1. Yes, they hallucinate. For coding, especially when they don’t have the latest documentation, they just invent APIs and methods that don’t exist.
2. They also take jobs. They pretty much eliminate entry-level programmers (making the same mistakes while being cheaper and faster).
3. AI-generated code bases are not maintainable in the long run. They don’t reliably reuse methods, only fix the surface bugs, not fundamental problems, causing code base bloating and, as we all know, more code == more bugs.
4. Management uses Claude code for their small projects and is convinced that it can replace all programmers for all projects, which is a bias they don’t recognize.

Is it a bubble? Yes. Is it a fluke? Welllllllll, not entirely.

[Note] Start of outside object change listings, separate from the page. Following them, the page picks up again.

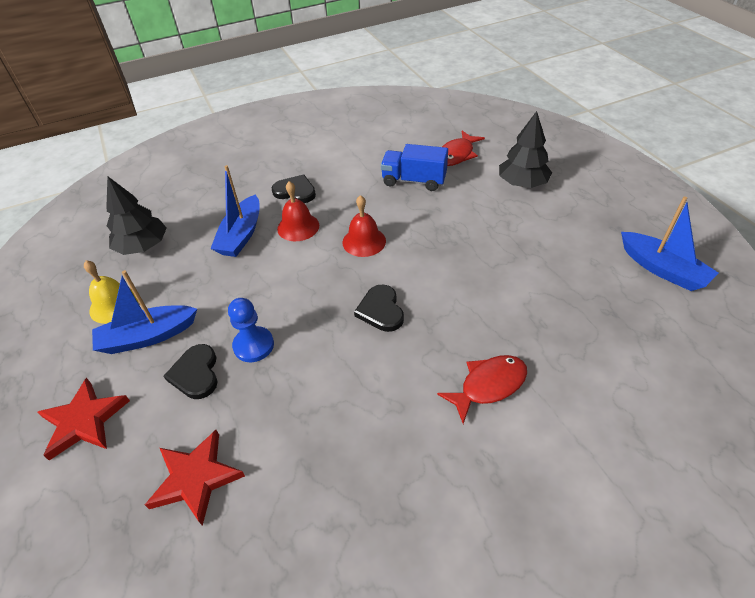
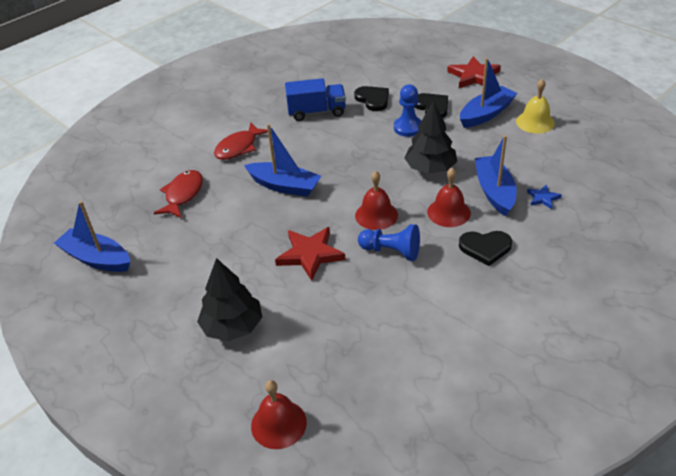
camera: 160 degrees right, 5 degrees down
black tree [107,176,167,255] -> black tree moved to [404,101,457,174]
red star [145,430,245,526] -> red star moved to [275,227,346,281]
black heart [354,284,404,332] -> black heart moved to [354,86,389,111]
blue truck [381,144,448,191] -> blue truck moved to [285,78,346,121]
red fish [442,131,485,166] -> red fish moved to [154,170,203,218]
none -> blue boat [244,124,321,197]
none -> red bell [251,380,307,449]
none -> blue pawn [358,224,420,261]
none -> blue star [527,185,562,209]

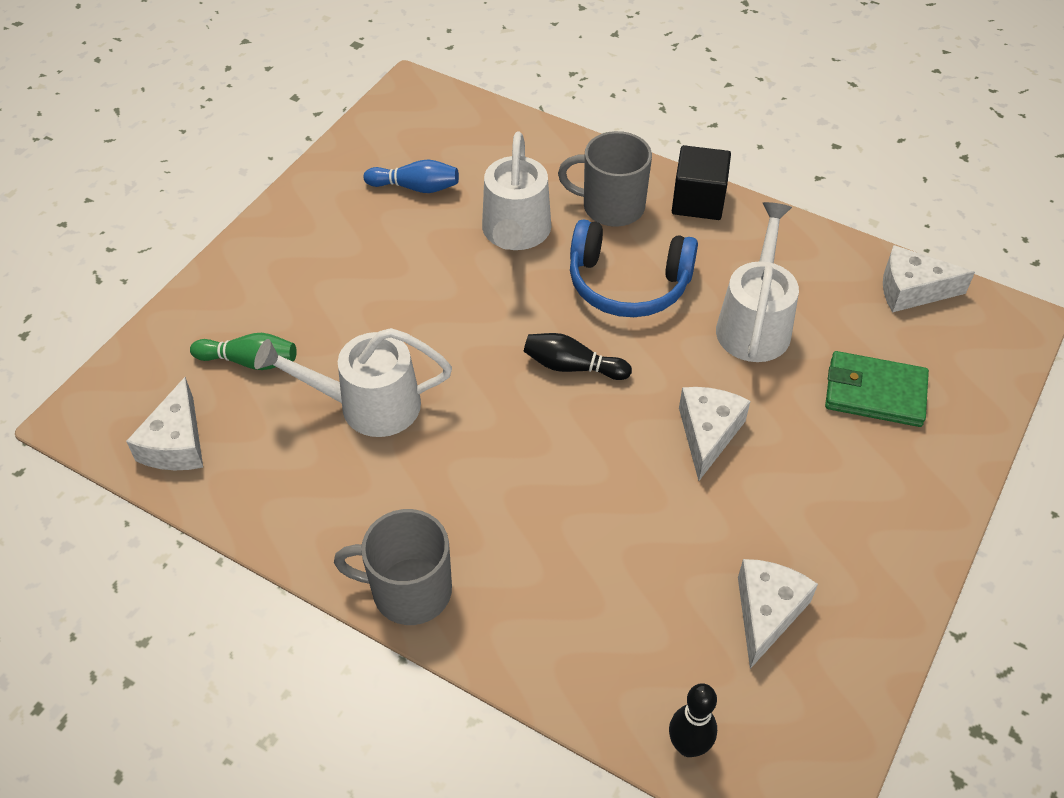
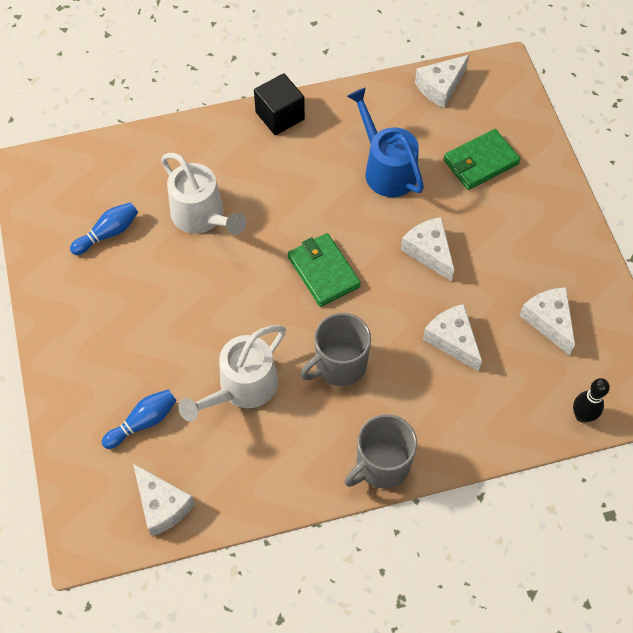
camera: 45 degrees left, 10 degrees up
green bowling pin [190,333,297,370] -> blue bowling pin [102,389,177,449]
black bowling pin [524,333,632,380] -> green wallet [288,233,361,307]
grey mug [558,131,652,227] -> grey mug moved to [300,313,371,386]
blue headphones [570,219,698,317] -> none
white watering can [716,202,799,362] -> blue watering can [347,88,424,197]
none -> white cheese [423,304,482,372]

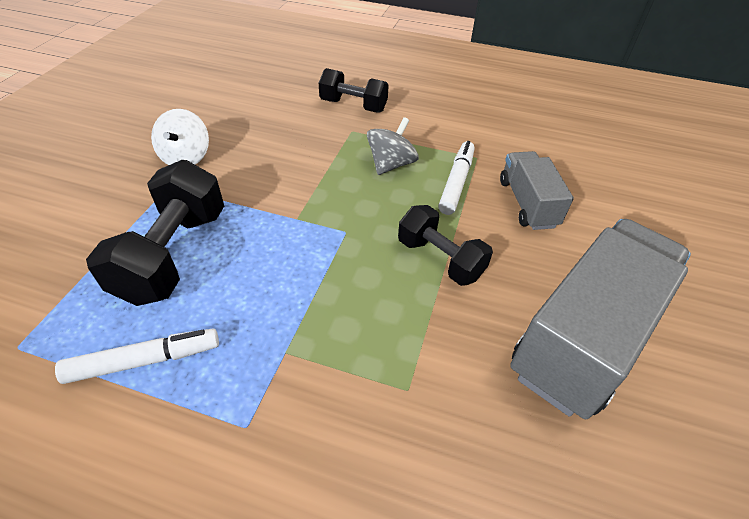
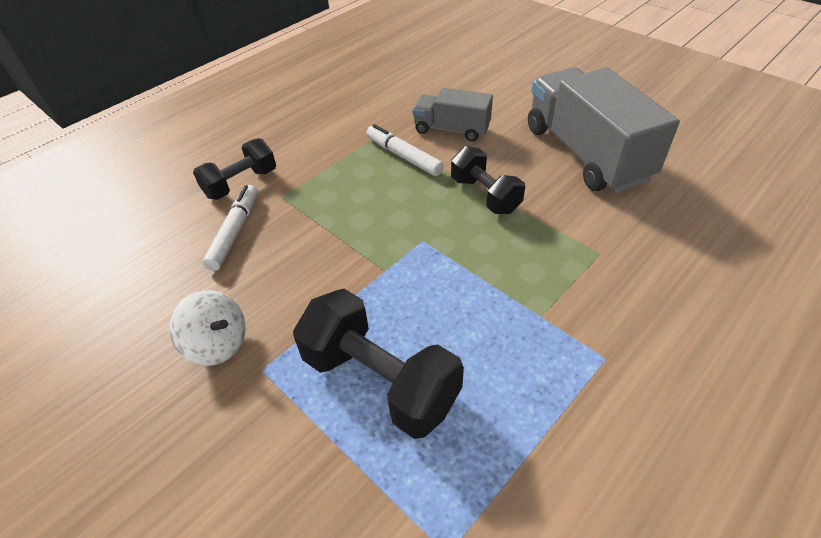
camera: 60 degrees left, 0 degrees up
white marker [55,329,219,384] -> white marker moved to [202,185,258,271]
grey spinning top [367,117,419,175] -> none
black dumbbell [398,205,493,286] -> black dumbbell turned 75 degrees clockwise [451,146,525,214]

It does increase productivity, given enough training, learning its advantages and limitations.

It does increase productivity, given enough training, learning its advantages and limitations.

People keep saying this based on gut feeling, but the only study I’ve seen showed that even experienced devs that thought they were faster were actually slower.

Slower?

Is getting a whole C# class unit tested in minutes slower, compared to setting up all the scaffolding, test data etc, possibly taking hours?

Is getting a React hook, with unit tests in minutes slower than looking up docs, hunting on Stack Overflow etc and slowly creating the code by hand over several hours?

Are you a dev yourself, and in that case, what’s your experience using LLM’S?

I find it interesting that all these low participation/new accounts have come out of the woodwork to pump up AI in the last 2 weeks. I’m so sick of having this slop clogging up my feed. You’re literally saying that your vibes are more important than actual data, just like all the others. I’m sorry, but its not.

My experience btw, is that llms produce hot garbage that takes longer to fix than if I wrote it myself, and all the people that say “but it writes my unit tests for me!” are submitting garbage unit tests, that often don’t even exercise the code, and are needlessly difficult to maintain. I happen to think tests are just as important as production code so it upsets me.

The biggest thing that the meteoric rise of developers using LLMs has done for me is confirm just how many people in this field are fucking terrible at their jobs.

Have you read anything I’ve written on how I use LLM’s? Hot garbage? When’s the last time you actually used one?

Here are some studies to counter your vibes argument.

55.8% faster: arxiv.org/abs/2302.06590

These ones indicate positive effects: arxiv.org/abs/2410.12944 arxiv.org/abs/2509.19708

The Impact of AI on Developer Productivity: Evidence from GitHub Copilot

Generative AI tools hold promise to increase human productivity. This paper presents results from a controlled experiment with GitHub Copilot, an AI pair programmer. Recruited software developers were asked to implement an HTTP server in JavaScript as quickly as possible. The treatment group, with access to the AI pair programmer, completed the task 55.8% faster than the control group. Observed heterogenous effects show promise for AI pair programmers to help people transition into software development careers.